Put the records into a Markdown table with the columns Row and Line, numbering each line. Begin at the first line of the records and stop after the line that contains "it dem lokalen Dateinamen", leaving out blank lines.

◆ Supplied material:
========
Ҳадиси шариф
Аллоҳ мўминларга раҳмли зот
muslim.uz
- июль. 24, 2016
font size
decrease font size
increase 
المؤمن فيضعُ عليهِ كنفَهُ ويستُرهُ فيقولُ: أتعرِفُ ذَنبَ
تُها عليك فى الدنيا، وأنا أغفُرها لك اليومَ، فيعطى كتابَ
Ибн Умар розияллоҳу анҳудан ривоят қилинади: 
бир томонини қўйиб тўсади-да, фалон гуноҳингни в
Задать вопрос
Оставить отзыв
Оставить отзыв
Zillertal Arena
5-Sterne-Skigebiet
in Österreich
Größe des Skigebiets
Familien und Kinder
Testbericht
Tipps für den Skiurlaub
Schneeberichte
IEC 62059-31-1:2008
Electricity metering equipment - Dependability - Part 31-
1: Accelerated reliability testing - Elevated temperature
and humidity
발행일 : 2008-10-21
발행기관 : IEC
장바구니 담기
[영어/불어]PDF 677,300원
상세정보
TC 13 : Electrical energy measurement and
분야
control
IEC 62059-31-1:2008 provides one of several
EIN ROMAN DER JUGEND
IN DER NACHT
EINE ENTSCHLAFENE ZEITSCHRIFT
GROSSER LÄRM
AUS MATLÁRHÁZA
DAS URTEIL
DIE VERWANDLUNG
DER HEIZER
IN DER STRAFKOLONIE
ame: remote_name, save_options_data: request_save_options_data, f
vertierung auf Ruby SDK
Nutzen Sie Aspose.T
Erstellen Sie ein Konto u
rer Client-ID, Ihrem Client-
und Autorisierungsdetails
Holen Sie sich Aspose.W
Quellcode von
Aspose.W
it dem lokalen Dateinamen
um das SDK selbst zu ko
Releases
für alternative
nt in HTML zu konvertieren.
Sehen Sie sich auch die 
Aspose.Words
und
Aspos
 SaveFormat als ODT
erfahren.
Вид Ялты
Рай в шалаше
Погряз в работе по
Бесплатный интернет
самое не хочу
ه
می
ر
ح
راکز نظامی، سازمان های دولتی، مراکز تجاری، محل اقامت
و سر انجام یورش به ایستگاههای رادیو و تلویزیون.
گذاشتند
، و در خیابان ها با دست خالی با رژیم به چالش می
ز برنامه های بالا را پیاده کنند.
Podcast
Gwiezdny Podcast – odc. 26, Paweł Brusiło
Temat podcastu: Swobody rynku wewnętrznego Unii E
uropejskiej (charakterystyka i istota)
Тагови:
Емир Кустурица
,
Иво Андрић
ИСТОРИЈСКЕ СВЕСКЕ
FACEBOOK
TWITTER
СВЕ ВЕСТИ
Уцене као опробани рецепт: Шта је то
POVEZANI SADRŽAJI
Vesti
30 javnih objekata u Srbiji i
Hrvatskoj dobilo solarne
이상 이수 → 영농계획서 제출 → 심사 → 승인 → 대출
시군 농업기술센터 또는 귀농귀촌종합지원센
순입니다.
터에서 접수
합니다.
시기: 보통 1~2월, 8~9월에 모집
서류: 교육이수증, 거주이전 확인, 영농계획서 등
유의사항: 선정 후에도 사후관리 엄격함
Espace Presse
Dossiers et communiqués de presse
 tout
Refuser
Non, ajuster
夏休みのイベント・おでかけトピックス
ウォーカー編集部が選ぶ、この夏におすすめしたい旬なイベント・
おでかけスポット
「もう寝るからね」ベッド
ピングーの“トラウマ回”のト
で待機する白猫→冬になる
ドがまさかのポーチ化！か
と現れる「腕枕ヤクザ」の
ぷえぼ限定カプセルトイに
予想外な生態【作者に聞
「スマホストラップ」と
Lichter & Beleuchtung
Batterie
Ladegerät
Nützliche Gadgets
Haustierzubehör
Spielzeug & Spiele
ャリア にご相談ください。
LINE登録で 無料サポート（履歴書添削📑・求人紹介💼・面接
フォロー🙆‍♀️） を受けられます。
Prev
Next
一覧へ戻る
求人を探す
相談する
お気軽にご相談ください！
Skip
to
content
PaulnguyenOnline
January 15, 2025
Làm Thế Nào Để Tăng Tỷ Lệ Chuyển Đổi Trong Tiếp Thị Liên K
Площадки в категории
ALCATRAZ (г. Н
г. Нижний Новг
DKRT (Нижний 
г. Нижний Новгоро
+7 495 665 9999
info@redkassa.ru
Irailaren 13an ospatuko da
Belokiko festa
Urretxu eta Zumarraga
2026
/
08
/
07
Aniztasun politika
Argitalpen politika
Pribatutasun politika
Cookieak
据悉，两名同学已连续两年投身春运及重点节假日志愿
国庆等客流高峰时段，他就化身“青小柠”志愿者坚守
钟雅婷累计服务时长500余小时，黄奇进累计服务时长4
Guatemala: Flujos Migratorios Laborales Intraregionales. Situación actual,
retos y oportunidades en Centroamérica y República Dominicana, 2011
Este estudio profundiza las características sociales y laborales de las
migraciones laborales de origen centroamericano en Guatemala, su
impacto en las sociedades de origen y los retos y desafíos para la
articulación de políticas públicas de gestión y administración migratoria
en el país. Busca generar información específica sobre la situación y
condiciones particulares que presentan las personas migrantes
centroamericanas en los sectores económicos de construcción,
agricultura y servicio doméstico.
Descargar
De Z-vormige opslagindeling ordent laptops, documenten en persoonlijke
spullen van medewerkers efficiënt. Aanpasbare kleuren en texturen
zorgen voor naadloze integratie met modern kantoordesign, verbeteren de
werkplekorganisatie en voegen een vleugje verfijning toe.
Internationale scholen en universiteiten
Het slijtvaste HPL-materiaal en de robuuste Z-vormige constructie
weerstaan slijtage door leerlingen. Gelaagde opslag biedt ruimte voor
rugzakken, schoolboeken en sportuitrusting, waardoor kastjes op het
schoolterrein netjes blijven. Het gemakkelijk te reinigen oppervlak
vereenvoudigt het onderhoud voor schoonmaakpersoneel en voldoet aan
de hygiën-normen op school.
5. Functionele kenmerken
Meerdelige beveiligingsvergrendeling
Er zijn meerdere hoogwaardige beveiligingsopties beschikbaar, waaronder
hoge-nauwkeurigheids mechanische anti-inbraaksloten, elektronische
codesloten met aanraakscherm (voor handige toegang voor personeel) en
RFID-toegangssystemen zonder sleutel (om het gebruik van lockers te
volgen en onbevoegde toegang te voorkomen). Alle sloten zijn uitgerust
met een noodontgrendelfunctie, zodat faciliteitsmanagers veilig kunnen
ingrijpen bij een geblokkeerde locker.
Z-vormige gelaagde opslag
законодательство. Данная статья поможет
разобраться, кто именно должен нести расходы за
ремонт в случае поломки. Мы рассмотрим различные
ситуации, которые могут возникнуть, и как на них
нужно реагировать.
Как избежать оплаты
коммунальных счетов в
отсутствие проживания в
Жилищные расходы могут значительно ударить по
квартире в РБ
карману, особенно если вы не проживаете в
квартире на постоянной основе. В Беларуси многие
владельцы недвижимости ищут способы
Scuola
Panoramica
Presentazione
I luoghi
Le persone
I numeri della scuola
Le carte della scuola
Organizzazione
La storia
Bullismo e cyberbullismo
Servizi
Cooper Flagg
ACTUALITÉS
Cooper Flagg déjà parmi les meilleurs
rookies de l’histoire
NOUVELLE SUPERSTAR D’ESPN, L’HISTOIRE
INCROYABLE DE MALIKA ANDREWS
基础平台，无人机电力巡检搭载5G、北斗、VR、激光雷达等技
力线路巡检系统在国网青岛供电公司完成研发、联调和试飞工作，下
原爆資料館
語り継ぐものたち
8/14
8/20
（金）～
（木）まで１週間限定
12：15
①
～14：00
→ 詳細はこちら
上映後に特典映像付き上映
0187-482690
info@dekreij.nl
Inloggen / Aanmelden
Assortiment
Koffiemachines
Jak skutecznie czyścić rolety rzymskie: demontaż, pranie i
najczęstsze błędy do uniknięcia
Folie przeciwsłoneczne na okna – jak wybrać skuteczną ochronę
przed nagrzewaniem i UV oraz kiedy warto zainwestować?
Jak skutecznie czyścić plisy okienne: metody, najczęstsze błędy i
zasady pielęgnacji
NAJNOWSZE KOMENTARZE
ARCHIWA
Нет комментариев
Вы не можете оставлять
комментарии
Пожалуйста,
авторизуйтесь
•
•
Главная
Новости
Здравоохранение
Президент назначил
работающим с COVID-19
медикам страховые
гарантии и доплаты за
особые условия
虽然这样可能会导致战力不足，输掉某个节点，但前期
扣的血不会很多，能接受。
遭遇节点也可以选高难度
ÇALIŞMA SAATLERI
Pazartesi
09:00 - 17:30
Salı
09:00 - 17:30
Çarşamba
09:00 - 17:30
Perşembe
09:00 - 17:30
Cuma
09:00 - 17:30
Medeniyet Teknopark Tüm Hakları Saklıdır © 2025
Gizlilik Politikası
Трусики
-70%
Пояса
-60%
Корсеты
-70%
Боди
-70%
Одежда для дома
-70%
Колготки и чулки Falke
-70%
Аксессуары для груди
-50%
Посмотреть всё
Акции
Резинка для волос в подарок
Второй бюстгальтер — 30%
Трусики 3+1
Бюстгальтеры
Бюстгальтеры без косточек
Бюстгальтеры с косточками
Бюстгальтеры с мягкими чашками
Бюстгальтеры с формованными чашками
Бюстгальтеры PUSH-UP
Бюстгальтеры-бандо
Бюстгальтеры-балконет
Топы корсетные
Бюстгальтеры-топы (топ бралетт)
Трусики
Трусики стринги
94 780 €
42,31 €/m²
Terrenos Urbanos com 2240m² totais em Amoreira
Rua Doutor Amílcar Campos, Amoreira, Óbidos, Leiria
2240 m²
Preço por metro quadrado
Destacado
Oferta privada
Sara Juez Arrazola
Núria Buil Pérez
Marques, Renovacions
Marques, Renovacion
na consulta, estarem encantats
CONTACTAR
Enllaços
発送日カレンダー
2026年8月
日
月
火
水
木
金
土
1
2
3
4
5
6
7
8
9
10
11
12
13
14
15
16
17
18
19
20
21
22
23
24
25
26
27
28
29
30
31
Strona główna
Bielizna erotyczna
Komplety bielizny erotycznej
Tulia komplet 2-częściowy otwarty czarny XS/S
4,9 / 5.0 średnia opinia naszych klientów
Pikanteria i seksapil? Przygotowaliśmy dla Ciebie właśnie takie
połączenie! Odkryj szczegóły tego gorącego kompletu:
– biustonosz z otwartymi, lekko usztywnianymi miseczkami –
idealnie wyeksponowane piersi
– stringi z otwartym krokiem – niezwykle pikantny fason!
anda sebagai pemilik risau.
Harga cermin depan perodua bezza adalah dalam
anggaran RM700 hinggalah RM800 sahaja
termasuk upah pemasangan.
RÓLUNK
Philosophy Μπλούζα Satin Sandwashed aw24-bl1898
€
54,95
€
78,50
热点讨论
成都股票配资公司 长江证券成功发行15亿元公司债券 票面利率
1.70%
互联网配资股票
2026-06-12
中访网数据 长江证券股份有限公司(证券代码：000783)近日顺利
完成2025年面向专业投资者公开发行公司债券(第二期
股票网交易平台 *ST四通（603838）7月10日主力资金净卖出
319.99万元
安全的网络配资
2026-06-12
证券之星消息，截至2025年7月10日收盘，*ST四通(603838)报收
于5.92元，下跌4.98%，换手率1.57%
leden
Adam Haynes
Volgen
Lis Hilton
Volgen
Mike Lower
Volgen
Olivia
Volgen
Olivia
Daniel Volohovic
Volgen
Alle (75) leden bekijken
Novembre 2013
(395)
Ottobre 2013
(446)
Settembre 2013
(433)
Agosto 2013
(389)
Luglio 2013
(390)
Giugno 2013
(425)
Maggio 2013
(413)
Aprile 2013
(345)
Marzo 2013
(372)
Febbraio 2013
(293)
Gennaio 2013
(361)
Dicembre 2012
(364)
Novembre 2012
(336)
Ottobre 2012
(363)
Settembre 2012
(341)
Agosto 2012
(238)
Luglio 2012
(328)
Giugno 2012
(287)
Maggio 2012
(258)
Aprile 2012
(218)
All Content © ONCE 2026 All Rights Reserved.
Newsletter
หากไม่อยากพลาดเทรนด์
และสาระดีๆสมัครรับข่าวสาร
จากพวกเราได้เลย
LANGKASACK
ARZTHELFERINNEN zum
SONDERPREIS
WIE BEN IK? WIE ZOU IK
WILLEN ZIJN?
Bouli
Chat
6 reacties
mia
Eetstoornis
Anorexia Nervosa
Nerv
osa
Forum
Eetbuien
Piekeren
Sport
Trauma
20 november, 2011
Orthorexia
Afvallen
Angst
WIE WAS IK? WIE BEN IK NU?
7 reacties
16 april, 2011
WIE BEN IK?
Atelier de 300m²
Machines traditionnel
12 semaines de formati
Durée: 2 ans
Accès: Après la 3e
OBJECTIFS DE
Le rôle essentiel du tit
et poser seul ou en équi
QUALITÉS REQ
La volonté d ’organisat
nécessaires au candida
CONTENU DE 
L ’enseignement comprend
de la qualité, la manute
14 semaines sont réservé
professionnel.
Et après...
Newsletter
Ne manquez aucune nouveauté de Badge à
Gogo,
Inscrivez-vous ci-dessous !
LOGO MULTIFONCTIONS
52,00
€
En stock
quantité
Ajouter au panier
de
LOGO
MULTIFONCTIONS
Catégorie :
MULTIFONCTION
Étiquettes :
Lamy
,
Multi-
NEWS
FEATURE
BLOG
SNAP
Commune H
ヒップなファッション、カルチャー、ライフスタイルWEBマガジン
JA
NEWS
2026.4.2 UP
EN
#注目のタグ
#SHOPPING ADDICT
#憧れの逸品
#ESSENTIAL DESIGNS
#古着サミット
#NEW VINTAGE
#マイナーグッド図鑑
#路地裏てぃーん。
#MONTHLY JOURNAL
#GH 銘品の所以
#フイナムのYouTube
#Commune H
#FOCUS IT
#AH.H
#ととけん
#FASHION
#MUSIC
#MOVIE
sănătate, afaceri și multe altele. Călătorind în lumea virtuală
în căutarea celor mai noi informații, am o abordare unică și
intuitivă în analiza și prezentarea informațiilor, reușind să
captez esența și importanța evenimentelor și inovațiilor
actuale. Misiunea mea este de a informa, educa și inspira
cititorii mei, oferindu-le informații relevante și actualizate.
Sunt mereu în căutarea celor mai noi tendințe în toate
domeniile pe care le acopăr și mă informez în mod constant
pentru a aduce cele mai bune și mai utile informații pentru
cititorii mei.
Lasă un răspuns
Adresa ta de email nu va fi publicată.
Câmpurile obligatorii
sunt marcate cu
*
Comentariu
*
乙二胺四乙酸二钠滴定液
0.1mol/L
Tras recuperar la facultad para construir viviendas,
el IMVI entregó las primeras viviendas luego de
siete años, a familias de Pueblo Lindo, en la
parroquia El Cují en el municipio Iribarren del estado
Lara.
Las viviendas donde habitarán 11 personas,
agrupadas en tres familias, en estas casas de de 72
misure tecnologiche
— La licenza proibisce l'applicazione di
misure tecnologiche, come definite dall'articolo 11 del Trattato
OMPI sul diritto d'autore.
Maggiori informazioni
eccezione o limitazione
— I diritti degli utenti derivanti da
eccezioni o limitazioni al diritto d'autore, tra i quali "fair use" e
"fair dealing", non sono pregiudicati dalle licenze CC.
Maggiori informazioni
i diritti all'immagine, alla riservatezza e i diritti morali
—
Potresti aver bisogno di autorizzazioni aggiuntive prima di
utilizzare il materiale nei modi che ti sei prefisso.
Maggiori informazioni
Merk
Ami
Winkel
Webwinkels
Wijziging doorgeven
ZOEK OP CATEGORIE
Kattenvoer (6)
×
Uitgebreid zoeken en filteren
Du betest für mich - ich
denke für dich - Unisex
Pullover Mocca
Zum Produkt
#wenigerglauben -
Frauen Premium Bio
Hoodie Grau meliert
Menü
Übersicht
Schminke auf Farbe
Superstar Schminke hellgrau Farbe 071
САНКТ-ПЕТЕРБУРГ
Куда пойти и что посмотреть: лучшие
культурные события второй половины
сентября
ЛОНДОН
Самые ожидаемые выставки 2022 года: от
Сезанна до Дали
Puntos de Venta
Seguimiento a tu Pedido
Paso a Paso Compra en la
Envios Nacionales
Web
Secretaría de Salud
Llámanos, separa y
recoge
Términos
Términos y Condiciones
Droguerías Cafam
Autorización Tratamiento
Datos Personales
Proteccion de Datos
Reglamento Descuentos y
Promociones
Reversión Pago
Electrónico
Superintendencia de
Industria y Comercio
========
◆ Result below:
| Row | Line |
|---|---|
| 1 | Ҳадиси шариф |
| 2 | Аллоҳ мўминларга раҳмли зот |
| 3 | muslim.uz |
| 4 | - июль. 24, 2016 |
| 5 | font size |
| 6 | decrease font size |
| 7 | increase  |
| 8 | المؤمن فيضعُ عليهِ كنفَهُ ويستُرهُ فيقولُ: أتعرِفُ ذَنبَ |
| 9 | تُها عليك فى الدنيا، وأنا أغفُرها لك اليومَ، فيعطى كتابَ |
| 10 | Ибн Умар розияллоҳу анҳудан ривоят қилинади:  |
| 11 | бир томонини қўйиб тўсади-да, фалон гуноҳингни в |
| 12 | Задать вопрос |
| 13 | Оставить отзыв |
| 14 | Оставить отзыв |
| 15 | Zillertal Arena |
| 16 | 5-Sterne-Skigebiet |
| 17 | in Österreich |
| 18 | Größe des Skigebiets |
| 19 | Familien und Kinder |
| 20 | Testbericht |
| 21 | Tipps für den Skiurlaub |
| 22 | Schneeberichte |
| 23 | IEC 62059-31-1:2008 |
| 24 | Electricity metering equipment - Dependability - Part 31- |
| 25 | 1: Accelerated reliability testing - Elevated temperature |
| 26 | and humidity |
| 27 | 발행일 : 2008-10-21 |
| 28 | 발행기관 : IEC |
| 29 | 장바구니 담기 |
| 30 | [영어/불어]PDF 677,300원 |
| 31 | 상세정보 |
| 32 | TC 13 : Electrical energy measurement and |
| 33 | 분야 |
| 34 | control |
| 35 | IEC 62059-31-1:2008 provides one of several |
| 36 | EIN ROMAN DER JUGEND |
| 37 | IN DER NACHT |
| 38 | EINE ENTSCHLAFENE ZEITSCHRIFT |
| 39 | GROSSER LÄRM |
| 40 | AUS MATLÁRHÁZA |
| 41 | DAS URTEIL |
| 42 | DIE VERWANDLUNG |
| 43 | DER HEIZER |
| 44 | IN DER STRAFKOLONIE |
| 45 | ame: remote_name, save_options_data: request_save_options_data, f |
| 46 | vertierung auf Ruby SDK |
| 47 | Nutzen Sie Aspose.T |
| 48 | Erstellen Sie ein Konto u |
| 49 | rer Client-ID, Ihrem Client- |
| 50 | und Autorisierungsdetails |
| 51 | Holen Sie sich Aspose.W |
| 52 | Quellcode von |
| 53 | Aspose.W |
| 54 | it dem lokalen Dateinamen |